In an effort to combat the challenges that economic pressures have posed for Disney’s U.S. resorts, the media giant is looking to its restaurant offerings to entice consumers back for the holiday season.
The company announced Wednesday (Sep. 6) the offer of a “Disney Dining Promo Card,” promising consumers who purchase a 5-night, 4-day vacation package at select “Deluxe” resorts that they will get $1,000 in dining credits ($200/night) for visits at select times, including for much of the holiday season. Additionally, the company also shared a lower value offer for select non-Deluxe resorts.
The move comes as, in the United States, Disney has had trouble maintaining traffic at its parks, with consumers making more conservative spending choices in the face of ongoing budgetary pressures. By plying guests with free food, the company may be able to assuage some of the concerns that are keeping them from springing for these high-cost experiences.
In the company’s most recent earnings report, released last month, the media giant noted “lower results at our domestic parks and Disney Vacation Club, driven by lower unit sales,” noting challenges especially at its Walt Disney World Resort, where it saw “decreases in occupied room nights and attendance.”
Indeed, in this current inflationary environment, consumers are willing to spring for the occasional indulgence, but overall, people are cutting back where they can. PYMNTS Intelligence from the study “Consumer Inflation Sentiment Report: Consumers Cut Back by Trading Down,” for which we surveyed more than 2,000 U.S. consumers in April, found that 69% have cut back on nonessential retail spending, and 57% said the same of grocery purchases.
Yet even as consumers are cutting back, dining options remain a powerful draw, according to Intelligence from the latest installment of PYMNTS’ series “New Reality Check: The Paycheck-to-Paycheck Report,” created in collaboration with LendingClub, “The Nonessential Spending Deep Dive Edition.”

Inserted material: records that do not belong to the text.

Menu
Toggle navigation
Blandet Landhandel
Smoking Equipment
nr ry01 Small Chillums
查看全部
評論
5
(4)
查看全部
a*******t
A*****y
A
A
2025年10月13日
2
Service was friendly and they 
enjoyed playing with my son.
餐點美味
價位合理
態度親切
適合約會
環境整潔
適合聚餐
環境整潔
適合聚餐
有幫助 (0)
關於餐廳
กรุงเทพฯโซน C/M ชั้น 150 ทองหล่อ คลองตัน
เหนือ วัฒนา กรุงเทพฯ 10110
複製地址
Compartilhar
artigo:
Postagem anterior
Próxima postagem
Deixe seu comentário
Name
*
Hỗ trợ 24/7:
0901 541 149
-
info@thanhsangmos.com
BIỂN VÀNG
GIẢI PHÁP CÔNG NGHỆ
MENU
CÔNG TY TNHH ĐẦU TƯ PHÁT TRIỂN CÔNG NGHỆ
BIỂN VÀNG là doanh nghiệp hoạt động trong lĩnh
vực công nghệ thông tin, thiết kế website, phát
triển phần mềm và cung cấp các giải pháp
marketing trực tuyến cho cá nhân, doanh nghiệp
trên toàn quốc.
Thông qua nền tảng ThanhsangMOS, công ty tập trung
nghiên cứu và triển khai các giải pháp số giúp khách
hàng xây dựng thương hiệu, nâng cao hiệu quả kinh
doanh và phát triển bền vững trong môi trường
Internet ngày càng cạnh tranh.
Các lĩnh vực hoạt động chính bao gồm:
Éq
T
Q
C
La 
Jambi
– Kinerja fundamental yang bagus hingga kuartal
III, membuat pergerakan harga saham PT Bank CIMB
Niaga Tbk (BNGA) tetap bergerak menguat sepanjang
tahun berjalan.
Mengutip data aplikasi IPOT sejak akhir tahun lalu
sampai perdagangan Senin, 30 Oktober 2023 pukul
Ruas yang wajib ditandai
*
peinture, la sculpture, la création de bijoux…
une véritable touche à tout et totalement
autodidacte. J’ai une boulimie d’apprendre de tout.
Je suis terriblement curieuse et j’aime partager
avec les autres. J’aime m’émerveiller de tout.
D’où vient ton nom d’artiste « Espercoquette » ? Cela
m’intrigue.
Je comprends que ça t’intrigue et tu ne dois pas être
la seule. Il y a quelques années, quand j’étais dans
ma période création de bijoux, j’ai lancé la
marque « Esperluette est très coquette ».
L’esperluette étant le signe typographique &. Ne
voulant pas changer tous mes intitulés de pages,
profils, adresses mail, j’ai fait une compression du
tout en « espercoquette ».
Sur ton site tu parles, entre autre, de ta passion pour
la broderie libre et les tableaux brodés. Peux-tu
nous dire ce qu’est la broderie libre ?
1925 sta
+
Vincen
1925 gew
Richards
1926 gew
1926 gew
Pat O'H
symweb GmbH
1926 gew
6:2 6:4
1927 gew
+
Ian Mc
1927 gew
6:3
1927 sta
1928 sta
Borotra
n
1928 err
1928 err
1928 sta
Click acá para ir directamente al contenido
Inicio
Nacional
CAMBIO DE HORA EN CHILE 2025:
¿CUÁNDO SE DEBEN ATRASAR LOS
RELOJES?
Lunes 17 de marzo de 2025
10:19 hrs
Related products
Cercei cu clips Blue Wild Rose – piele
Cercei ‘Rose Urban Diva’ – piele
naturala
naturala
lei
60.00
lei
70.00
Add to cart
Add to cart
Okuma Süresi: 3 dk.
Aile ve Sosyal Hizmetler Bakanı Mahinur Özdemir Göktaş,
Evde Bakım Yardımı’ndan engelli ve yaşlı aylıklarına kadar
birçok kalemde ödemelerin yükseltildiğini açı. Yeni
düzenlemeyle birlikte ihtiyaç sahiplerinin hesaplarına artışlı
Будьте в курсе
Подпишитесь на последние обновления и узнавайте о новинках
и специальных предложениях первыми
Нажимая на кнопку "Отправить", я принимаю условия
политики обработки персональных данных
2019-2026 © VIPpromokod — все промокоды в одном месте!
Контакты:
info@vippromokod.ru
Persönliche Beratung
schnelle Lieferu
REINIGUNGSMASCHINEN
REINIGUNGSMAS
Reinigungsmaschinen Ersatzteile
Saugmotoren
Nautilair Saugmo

For this report, we surveyed a census-balanced panel of more than 3,400 U.S. consumers in July about how they are spending on nice-to-have purchases, among other matters.
The results revealed that, across all financial lifestyles, consumers overwhelmingly continue to frequent bars and restaurants. In fact, a whopping 83% of those who live paycheck-to-paycheck with issues paying bills reported having spent money at a bar or restaurant in the previous 30 days.

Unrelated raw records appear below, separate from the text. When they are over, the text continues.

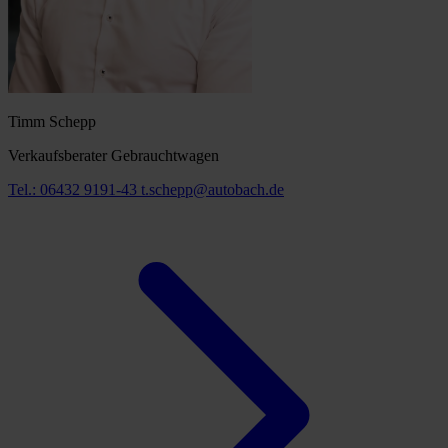
Timm Schepp
Verkaufsberater Gebrauchtwagen
Tel.: 06432 9191-43
t.schepp@autobach.de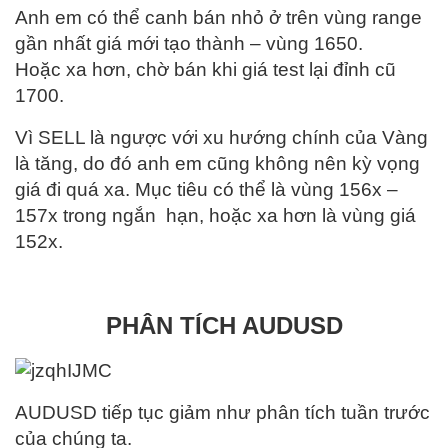
Anh em có thể canh bán nhỏ ở trên vùng range
gần nhất giá mới tạo thành – vùng 1650.
Hoặc xa hơn, chờ bán khi giá test lại đỉnh cũ
1700.
Vì SELL là ngược với xu hướng chính của Vàng
là tăng, do đó anh em cũng không nên kỳ vọng
giá đi quá xa. Mục tiêu có thể là vùng 156x –
157x trong ngắn hạn, hoặc xa hơn là vùng giá
152x.
PHÂN TÍCH AUDUSD
AUDUSD tiếp tục giảm như phân tích tuần trước
của chúng ta.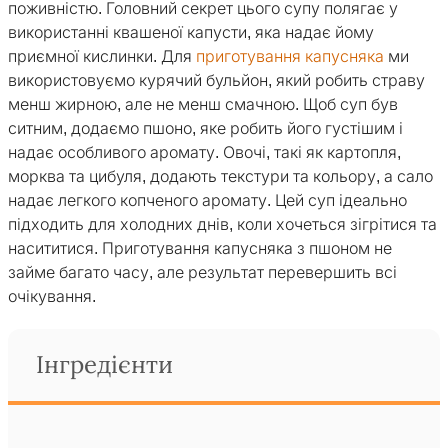
поживністю. Головний секрет цього супу полягає у
використанні квашеної капусти, яка надає йому
приємної кислинки. Для
приготування капусняка
ми
використовуємо курячий бульйон, який робить страву
менш жирною, але не менш смачною. Щоб суп був
ситним, додаємо пшоно, яке робить його густішим і
надає особливого аромату. Овочі, такі як картопля,
морква та цибуля, додають текстури та кольору, а сало
надає легкого копченого аромату. Цей суп ідеально
підходить для холодних днів, коли хочеться зігрітися та
насититися. Приготування капусняка з пшоном не
займе багато часу, але результат перевершить всі
очікування.
Інгредієнти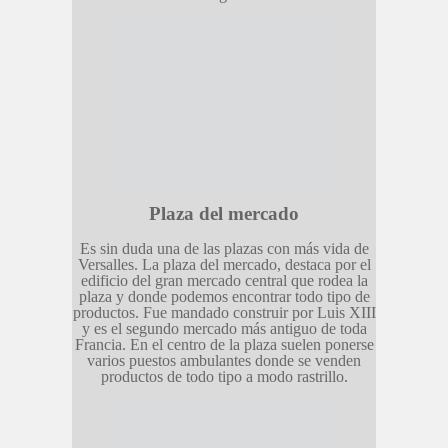
Plaza del mercado
Es sin duda una de las plazas con más vida de
Versalles. La plaza del mercado, destaca por el
edificio del gran mercado central que rodea la
plaza y donde podemos encontrar todo tipo de
productos. Fue mandado construir por Luis XIII
y es el segundo mercado más antiguo de toda
Francia. En el centro de la plaza suelen ponerse
varios puestos ambulantes donde se venden
productos de todo tipo a modo rastrillo.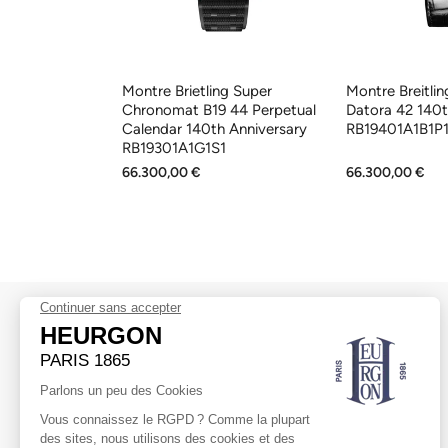
ng Premier B01
Montre Brietling Super
Montre Breitlin
42
Chronomat B19 44 Perpetual
Datora 42 140t
1
Calendar 140th Anniversary
RB19401A1B1P
RB19301A1G1S1
66.300,00 €
66.300,00 €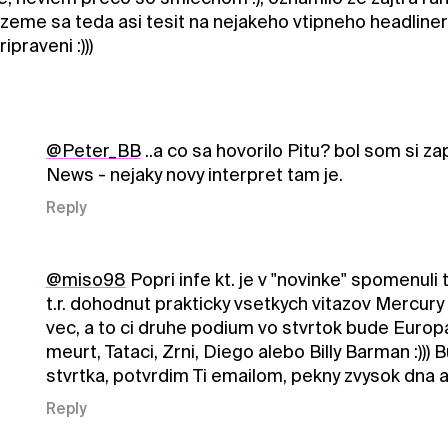
eme sa teda asi tesit na nejakeho vtipneho headlinera 
praveni :)))
@Peter_BB
..a co sa hovorilo Pitu? bol som si z
News - nejaky novy interpret tam je.
Reply
@miso98
Popri infe kt. je v "novinke" spomenuli
t.r. dohodnut prakticky vsetkych vitazov Mercur
vec, a to ci druhe podium vo stvrtok bude Europa
meurt, Tataci, Zrni, Diego alebo Billy Barman :)))
stvrtka, potvrdim Ti emailom, pekny zvysok dna a
Reply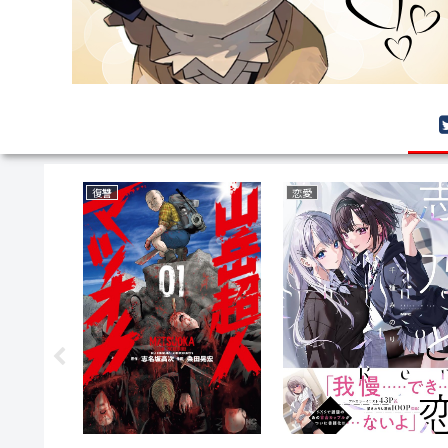
復讐
恋愛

Additionally, Disney highlighted on its most recent earnings call that, in spite of the other challenges it saw with its domestic parks, these locations observed “higher food and beverage spend” from those who did continue to visit.
Notably, consumers have continued to carve out room in their budgets for travel, even if they are not as willing as they might otherwise be to spring for high-cost resorts. According to a joint PYMNTS-i2c study released this month, 62% of consumers planned to travel during the summer, with 30% intending to travel more than the previous year.
That being said, among the one in four consumers traveling less this summer, the results revealed, half cited the cost as a key reason for pulling back, and 43% cited a decline in personal finances or job stability.